Writing
Write, write, write, that's my job right now. And rightly so, for like any old wright I have my craft, my right and true trade. At the time of writing, I have written 17,000 words out of the 70,000 needed for my dissertation. That comes out to 1 full chapter, 3/5ths of another chapter, and 1/5th of the introduction. Like usual, the stories behind those writing sessions are good yarns, as they rightly ought to be. There was the evening back at my parents' house in Kansas City where I had a lightbulb moment and sat down to write a good 3,000 words of Chapter 1. Or two weekends ago when after listening to a podcast about writing history, I pulled out my computer and typed out that 1,000 words of the introduction while flying to Baltimore.

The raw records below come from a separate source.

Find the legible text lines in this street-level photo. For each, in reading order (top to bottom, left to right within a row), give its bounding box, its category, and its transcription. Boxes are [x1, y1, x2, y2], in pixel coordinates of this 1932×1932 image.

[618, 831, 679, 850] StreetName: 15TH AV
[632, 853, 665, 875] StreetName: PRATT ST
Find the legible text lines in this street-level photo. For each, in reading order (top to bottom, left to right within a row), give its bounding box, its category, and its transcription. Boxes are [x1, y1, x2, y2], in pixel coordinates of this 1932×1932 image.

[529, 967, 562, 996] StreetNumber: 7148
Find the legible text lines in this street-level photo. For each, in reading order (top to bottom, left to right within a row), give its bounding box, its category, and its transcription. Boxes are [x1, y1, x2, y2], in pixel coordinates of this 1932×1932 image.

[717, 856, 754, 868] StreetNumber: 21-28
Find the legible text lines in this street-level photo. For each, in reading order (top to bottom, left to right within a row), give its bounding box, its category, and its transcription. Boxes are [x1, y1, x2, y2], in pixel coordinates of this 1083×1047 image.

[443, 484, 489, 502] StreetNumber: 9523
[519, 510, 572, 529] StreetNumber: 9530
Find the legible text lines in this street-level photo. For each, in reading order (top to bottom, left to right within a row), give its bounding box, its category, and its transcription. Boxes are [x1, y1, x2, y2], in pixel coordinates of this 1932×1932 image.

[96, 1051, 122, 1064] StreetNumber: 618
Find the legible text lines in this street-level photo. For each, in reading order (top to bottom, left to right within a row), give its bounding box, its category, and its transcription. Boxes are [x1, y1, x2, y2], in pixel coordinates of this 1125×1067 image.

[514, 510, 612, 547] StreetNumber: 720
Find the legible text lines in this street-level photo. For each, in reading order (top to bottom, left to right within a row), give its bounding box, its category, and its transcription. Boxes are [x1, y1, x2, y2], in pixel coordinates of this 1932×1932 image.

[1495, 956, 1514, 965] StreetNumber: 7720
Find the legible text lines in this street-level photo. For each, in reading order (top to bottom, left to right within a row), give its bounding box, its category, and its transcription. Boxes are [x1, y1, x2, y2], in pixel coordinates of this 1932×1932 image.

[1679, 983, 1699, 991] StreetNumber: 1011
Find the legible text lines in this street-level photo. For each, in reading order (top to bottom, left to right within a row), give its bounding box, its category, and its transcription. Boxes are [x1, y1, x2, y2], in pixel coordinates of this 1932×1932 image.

Writing is one of the greatest markers of civilization, it's the closest we've ever come to achieving immortality. While we will all die someday, our written words will live on. Writing is central to our faith. We might still know the stories of Jesus through the oral record, after all I can tell you old Irish stories dating back to the first century CE that lasted for at least 600 years before they were written down.
But writing isn't the purest type of words. No, what has begun to be called "spoken word," that's the purest form. I find it silly hearing people go on about "spoken word" when really all they're talking about is talking. Writing implies permanence, it is the past laid out before us on the page. The future still lives in thought, the present in speech. Nothing yet to come is written. That's up to us and the people still waiting in the wings for their time to add a verse to this great cosmic play.
Oh Lord, let the future be written in Your Name. Amen.
Seán a Ph.D. Candidate in History in New York.